Außerdem haben wir das Projekt „Staatsanwalt vor Ort“ etabliert und die Bekämpfung der Clankriminalität deutlich verbessert. Die NRW-Koalition wird in diesem Bereich die Nulltoleranzstrategie konsequenter und weiter verfolgen.

Herr Kollege Engstfeld, es ist richtig, dass wir über Entkriminalisierung nachdenken können. Das müssen wir allerdings mit Bedacht und lediglich in Einzelfällen tun und nicht mit dem Rasenmäher über alle Straftatbestände hinweg. Die Zeit der weichen Welle, die es früher zu Ihrer Zeit gegeben hat, ist vorbei.

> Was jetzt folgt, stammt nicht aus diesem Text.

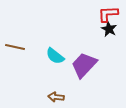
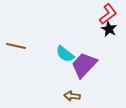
red L-shape: rotated 145 degrees clockwise
brown line: moved 1 px right, 1 px up
cyan semicircle: moved 10 px right, 2 px up
brown arrow: moved 16 px right, 1 px up
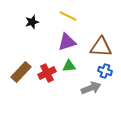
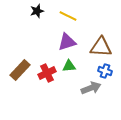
black star: moved 5 px right, 11 px up
brown rectangle: moved 1 px left, 2 px up
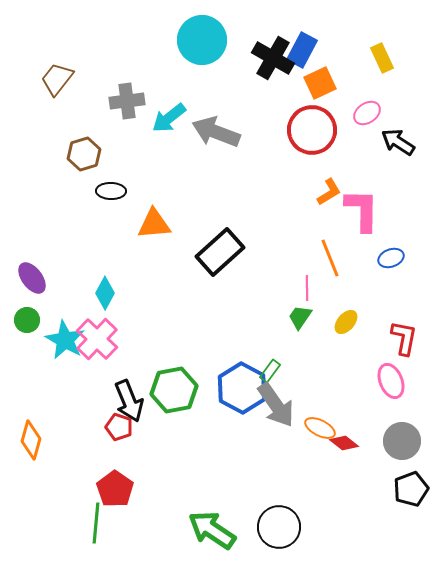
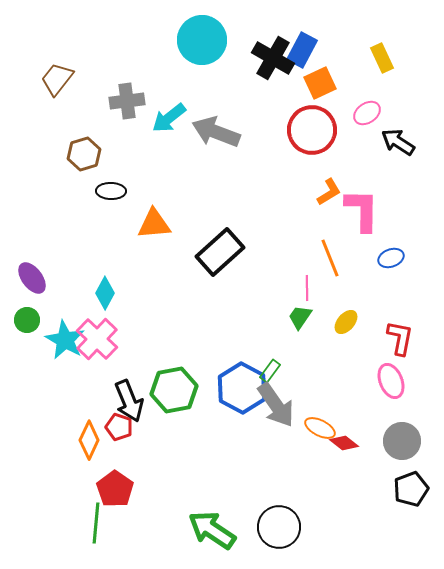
red L-shape at (404, 338): moved 4 px left
orange diamond at (31, 440): moved 58 px right; rotated 9 degrees clockwise
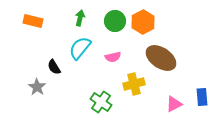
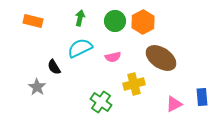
cyan semicircle: rotated 25 degrees clockwise
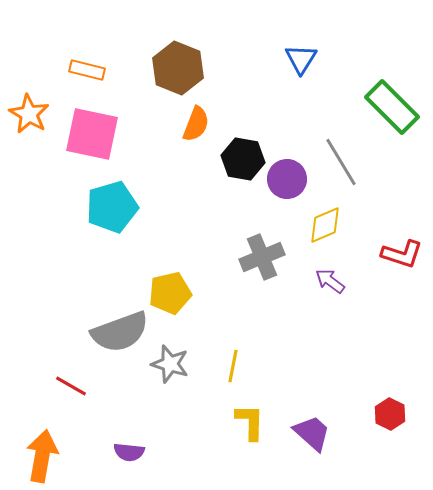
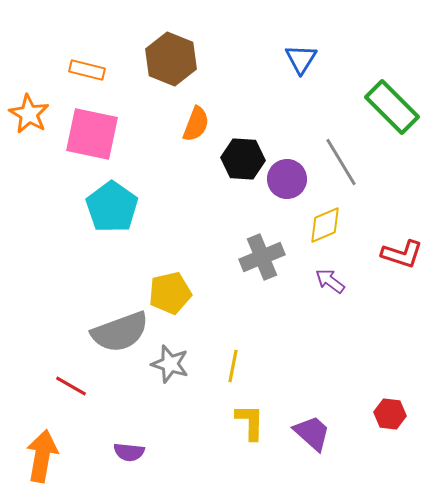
brown hexagon: moved 7 px left, 9 px up
black hexagon: rotated 6 degrees counterclockwise
cyan pentagon: rotated 21 degrees counterclockwise
red hexagon: rotated 20 degrees counterclockwise
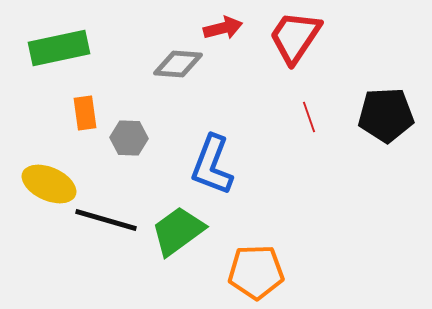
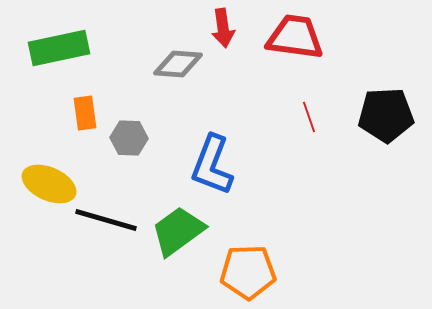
red arrow: rotated 96 degrees clockwise
red trapezoid: rotated 64 degrees clockwise
orange pentagon: moved 8 px left
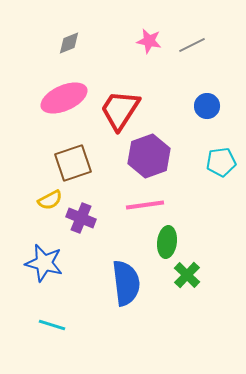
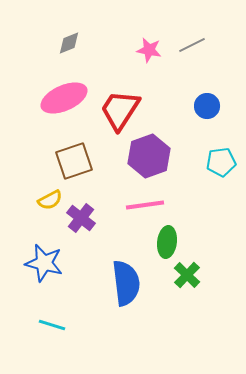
pink star: moved 9 px down
brown square: moved 1 px right, 2 px up
purple cross: rotated 16 degrees clockwise
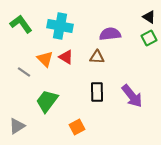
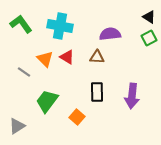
red triangle: moved 1 px right
purple arrow: rotated 45 degrees clockwise
orange square: moved 10 px up; rotated 21 degrees counterclockwise
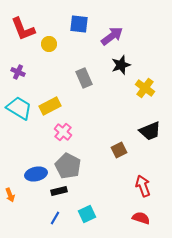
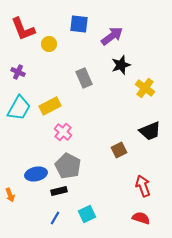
cyan trapezoid: rotated 88 degrees clockwise
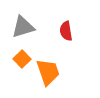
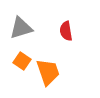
gray triangle: moved 2 px left, 1 px down
orange square: moved 2 px down; rotated 12 degrees counterclockwise
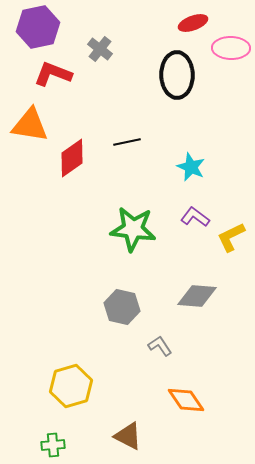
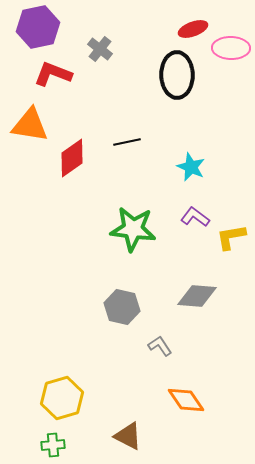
red ellipse: moved 6 px down
yellow L-shape: rotated 16 degrees clockwise
yellow hexagon: moved 9 px left, 12 px down
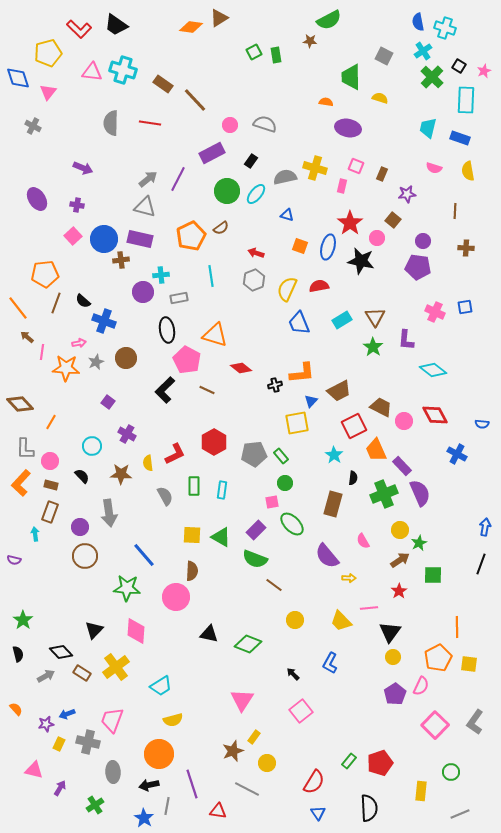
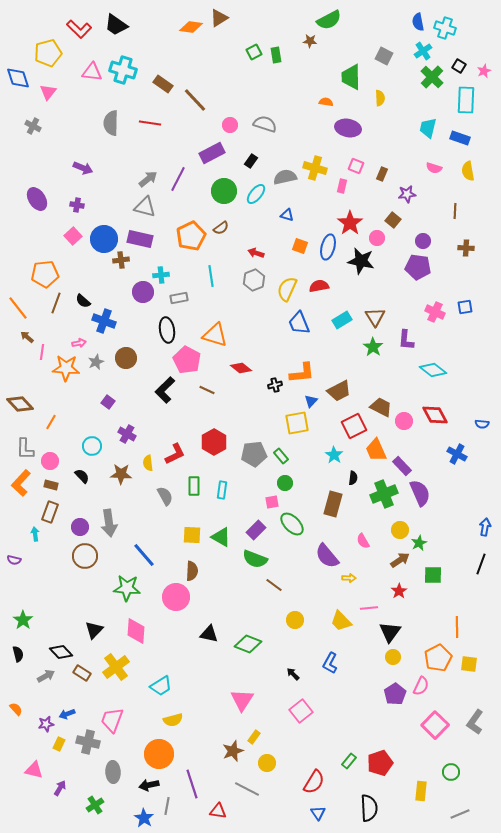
yellow semicircle at (380, 98): rotated 70 degrees clockwise
green circle at (227, 191): moved 3 px left
gray arrow at (109, 513): moved 10 px down
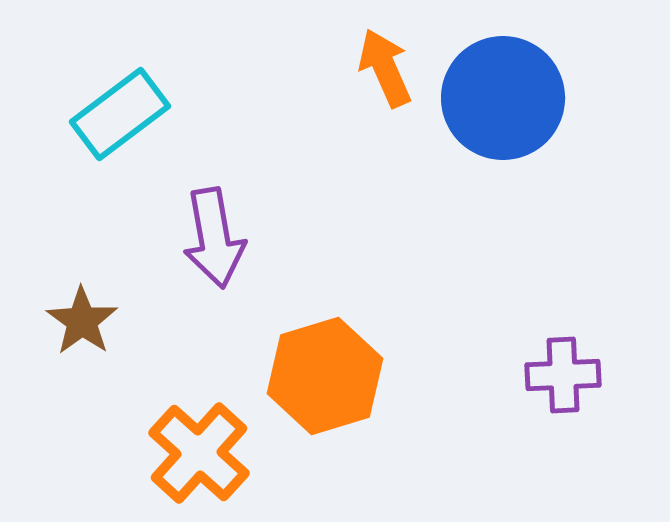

(Beifall von Arne Moritz [CDU])

Die NRW-Koalition wird sich nicht darauf ausruhen, denn an dem Ziel einer sicheren und personell gut ausgestatteten Justiz in Nordrhein-Westfalen halten wir klar fest.

Daher plant die NRW-Koalition für das kommende Haushaltsjahr über 5 % Mehrausgaben im Bereich der Justiz gegenüber dem Vorjahr, was überdurchschnittlich im Zusammenhang mit dem Gesamthaushalt ist – und das, ohne neue Schulden zu machen.

Frau Bongers, Sie können in diesem Zusammenhang in der Opposition gerne unbesetzte Stellen kritisieren und Lohnzuwächse fordern. Als Sie noch die Regierung waren, haben Sie dazu nichts unternommen. Die unbesetzten Stellen kommen unter anderem auch daher, dass es wenig geeigneten Nachwuchs gibt; daran arbeiten wir.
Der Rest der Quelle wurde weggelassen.